Proof. By writing $p(x,y)=x^ap'(x,y)$ for a polynomial $p'(x,y)\in K[x,y]$ which is not divisible by $x$, we may assume that $p(x,y)$ is not divisible by $x$. Now consider $p(x,y)/x^d = p(1,y/x)$, a nonzero degree-$d$ polynomial in the single variable $y/x$: since $K$ is algebraically closed, this splits completely in to linear factors, or $p(1,y/x)=c\prod_{i=1}^d (y/x - r_i)$. But then $p(x,y)=x^dp(1,y/x)=c\prod(y-r_ix)$, and we've proven the claim. $\blacksquare$
Now let's get down to business. Start with the irreducible conic cut out by the irreducible equation $$a_{00}x^2+a_{01}xy+a_{02}xz+a_{11}y^2+a_{12}yz+a_{22}z^2$$ with $a_{ij}\in K$ and examine $a_{00}x^2+a_{01}xy+a_{11}y^2$: by the lemma, this factors as $L_1L_2$ for two degree-one homogeneous polynomials $L_1,L_2\in K[x,y]$. Now we have two cases: either $L_1$ and $L_2$ are proportional, or they aren't.
If $L_1$ and $L_2$ are proportional, are, then up to scaling our equation by a constant factor, we may assume $L_1=L_2$, and then either $L_1 \mapsto x$, $y\mapsto y$, $z\mapsto z$, or $x\mapsto x$, $L_1\mapsto y$, $z\mapsto z$ is a linear automorphism of the vector space of homogeneous degree-one polynomials. WLOG, suppose it's the first - then our conic becomes $x^2+a_{02}'xz+a_{12}'yz+a_{22}'z^2$. Since $a_{02}'xz+a_{12}'yz+a_{22}'z^2 = z(a_{02}'x+a_{12}'y+a_{22}'z)$ and $x$, $z$, and $a_{02}'x+a_{12}'y+a_{22}'z$ are linearly independent by irreducibility (if not, then our equation is a homogeneous polyonmial of degree 2 in two variables, which is reducible by the lemma), there is a linear automorphism of the vector space of homogeneous degree-one polynomials which sends $x\mapsto x$, $a_{02}'x+a_{12}'y+a_{22}'z\mapsto y$, and $z\mapsto z$, so our conic becomes $x^2+yz$, and permuting variables, we wind up at $xy+z^2$.
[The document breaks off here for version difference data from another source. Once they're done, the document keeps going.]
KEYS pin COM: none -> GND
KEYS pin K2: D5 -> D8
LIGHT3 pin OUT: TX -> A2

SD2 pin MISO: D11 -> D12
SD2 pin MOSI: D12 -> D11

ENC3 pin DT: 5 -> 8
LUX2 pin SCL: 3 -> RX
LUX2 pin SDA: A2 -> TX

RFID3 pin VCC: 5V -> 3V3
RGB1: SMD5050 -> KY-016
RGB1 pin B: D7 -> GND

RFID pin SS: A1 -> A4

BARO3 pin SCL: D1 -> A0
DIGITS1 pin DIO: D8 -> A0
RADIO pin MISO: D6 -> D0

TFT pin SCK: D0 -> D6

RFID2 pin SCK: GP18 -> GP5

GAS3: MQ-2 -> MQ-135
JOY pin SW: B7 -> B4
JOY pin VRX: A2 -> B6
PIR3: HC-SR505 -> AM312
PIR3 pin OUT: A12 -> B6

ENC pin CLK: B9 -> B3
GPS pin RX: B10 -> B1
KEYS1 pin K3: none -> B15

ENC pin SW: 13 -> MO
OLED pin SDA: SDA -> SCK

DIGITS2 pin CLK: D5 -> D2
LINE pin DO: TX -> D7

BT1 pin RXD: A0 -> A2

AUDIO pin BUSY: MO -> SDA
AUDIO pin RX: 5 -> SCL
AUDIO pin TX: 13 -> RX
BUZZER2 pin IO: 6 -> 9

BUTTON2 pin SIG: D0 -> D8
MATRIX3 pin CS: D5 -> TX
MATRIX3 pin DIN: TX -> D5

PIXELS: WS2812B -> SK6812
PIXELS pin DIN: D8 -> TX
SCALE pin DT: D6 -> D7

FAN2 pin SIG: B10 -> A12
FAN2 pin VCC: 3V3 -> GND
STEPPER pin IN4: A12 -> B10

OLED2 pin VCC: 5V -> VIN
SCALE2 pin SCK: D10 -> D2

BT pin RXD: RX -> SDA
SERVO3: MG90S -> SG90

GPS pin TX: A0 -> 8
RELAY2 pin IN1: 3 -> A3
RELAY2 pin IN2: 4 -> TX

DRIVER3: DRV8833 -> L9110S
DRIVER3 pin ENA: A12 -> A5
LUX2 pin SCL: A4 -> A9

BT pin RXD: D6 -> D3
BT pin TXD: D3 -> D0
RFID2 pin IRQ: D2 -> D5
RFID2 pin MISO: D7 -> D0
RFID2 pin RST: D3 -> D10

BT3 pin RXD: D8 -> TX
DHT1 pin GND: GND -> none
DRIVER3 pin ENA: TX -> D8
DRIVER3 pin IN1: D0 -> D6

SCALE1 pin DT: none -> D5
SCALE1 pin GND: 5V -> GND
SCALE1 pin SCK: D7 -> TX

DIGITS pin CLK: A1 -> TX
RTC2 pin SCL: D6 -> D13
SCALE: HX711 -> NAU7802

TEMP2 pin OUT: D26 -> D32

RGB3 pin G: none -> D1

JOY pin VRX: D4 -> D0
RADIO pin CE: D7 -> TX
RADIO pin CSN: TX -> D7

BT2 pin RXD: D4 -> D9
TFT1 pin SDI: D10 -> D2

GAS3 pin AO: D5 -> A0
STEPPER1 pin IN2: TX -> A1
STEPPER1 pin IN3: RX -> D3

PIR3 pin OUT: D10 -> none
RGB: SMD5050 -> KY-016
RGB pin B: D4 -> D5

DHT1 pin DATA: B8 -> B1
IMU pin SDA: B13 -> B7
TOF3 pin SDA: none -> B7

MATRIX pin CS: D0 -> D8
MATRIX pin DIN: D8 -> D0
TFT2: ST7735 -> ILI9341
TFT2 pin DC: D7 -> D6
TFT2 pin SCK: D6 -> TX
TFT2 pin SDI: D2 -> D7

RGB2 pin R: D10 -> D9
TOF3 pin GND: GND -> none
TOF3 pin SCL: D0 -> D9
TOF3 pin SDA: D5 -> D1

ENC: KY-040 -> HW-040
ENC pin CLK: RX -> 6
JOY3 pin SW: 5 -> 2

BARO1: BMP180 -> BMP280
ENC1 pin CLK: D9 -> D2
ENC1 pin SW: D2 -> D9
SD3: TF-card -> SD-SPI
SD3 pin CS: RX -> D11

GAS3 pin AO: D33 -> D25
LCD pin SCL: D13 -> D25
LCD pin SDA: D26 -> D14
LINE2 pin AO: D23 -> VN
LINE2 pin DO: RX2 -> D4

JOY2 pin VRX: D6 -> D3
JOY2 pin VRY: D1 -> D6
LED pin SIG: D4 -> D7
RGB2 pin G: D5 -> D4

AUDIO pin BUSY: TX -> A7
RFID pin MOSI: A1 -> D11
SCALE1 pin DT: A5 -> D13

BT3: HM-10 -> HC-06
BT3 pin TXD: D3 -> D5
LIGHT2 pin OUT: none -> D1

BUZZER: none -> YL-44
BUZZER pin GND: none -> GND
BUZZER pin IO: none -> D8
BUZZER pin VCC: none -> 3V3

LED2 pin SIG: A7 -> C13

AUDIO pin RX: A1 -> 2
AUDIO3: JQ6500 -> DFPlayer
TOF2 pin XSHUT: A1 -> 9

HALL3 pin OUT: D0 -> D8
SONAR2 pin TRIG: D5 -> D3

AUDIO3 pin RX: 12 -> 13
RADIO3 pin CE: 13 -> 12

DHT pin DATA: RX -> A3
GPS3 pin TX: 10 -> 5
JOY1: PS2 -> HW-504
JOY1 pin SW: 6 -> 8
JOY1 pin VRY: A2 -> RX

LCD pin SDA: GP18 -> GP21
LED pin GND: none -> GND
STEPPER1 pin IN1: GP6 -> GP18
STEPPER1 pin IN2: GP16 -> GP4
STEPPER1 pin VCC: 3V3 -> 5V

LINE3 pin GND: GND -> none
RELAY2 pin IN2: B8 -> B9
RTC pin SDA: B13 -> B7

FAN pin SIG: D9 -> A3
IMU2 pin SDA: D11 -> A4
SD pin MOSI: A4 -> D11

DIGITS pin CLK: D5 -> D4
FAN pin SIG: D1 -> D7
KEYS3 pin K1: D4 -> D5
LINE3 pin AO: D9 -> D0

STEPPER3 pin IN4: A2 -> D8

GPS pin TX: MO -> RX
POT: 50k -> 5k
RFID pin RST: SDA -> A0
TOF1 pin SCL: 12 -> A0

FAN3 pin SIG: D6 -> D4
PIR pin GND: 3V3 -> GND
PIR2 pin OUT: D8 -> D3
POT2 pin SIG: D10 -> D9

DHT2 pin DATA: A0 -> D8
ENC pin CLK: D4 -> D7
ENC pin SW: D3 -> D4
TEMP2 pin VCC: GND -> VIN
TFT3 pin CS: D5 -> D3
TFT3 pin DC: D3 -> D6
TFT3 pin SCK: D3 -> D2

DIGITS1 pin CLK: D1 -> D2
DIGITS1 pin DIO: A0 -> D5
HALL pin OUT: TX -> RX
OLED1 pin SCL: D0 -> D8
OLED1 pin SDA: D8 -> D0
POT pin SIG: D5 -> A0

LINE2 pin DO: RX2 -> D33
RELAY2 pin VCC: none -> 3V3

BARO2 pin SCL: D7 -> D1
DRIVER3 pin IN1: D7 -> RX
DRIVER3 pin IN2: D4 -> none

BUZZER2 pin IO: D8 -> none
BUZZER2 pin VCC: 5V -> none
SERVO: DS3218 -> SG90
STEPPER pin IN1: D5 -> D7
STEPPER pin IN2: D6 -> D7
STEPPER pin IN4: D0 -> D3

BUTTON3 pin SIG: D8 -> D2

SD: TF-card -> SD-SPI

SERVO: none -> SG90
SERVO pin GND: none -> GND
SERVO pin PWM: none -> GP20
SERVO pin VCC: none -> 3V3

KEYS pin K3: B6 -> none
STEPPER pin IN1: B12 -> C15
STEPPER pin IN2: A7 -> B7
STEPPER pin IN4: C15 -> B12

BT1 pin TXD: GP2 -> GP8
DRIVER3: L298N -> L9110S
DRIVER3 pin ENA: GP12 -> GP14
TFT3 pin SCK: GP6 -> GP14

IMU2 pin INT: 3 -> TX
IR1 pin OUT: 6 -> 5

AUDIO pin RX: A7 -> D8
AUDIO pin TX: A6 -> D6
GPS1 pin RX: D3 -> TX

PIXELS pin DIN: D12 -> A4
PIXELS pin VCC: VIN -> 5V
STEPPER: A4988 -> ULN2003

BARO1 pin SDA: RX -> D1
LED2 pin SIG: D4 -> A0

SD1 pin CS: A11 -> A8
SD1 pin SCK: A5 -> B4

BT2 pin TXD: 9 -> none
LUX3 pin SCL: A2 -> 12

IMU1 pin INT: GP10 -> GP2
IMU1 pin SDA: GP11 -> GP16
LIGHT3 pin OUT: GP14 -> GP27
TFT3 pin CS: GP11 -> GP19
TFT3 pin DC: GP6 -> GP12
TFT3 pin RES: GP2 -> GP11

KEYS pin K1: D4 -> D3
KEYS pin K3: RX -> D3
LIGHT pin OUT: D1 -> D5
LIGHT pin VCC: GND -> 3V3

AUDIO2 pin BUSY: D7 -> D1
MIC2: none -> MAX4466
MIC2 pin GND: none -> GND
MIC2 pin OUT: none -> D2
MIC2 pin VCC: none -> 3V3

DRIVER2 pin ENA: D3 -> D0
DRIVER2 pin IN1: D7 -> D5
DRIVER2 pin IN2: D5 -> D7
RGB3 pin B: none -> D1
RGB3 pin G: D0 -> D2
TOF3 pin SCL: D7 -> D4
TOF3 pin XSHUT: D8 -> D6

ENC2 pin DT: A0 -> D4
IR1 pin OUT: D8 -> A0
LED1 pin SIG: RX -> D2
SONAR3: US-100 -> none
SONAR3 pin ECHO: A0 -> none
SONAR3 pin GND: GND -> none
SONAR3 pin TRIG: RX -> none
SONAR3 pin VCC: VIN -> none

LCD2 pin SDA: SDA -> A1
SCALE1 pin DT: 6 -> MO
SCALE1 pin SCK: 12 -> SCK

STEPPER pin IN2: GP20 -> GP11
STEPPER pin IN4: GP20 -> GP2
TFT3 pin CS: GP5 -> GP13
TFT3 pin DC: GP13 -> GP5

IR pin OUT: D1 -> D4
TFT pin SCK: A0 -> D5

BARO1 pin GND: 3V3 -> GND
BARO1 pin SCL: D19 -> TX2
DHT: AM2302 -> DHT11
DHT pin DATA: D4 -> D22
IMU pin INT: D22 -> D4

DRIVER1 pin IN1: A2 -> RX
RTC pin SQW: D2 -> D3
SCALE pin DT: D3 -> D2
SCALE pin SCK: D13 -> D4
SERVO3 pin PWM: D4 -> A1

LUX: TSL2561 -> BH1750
If $L_1$ and $L_2$ aren't proportional, then there is a linear automorphism of the vector space of homogeneous degree-one polynomials which sends $L_1 \mapsto x$, $L_2\mapsto y$, and $z\mapsto z$. Using this as our change of coordinates, our equation becomes $xy+a_{02}'xz+a_{12}'yz+a_{22}'z^2$, then the change of coordinates $x\mapsto x-a_{12}'z$, $y\mapsto y-a_{02}'z$, $z\mapsto z$ removes the $a_{02}'$ and $a_{12}'$ terms, leaving us with $xy+a_{22}''z^2$. Since irreducibility is unaffected by coordinate changes, we have $a_{22}''\neq 0$, and therefore since $K$ is algebraically closed we have some $c\in K$ so that $c^2=1/a_{22}''$; the change of coordinates fixing $x$ and $y$ and scaling $z$ by $c$ gives us $xy+z^2$.
If you'd like a different form of your conic, then you can modify and rerun this proof, or transform $xy+z^2$ in to the desired form.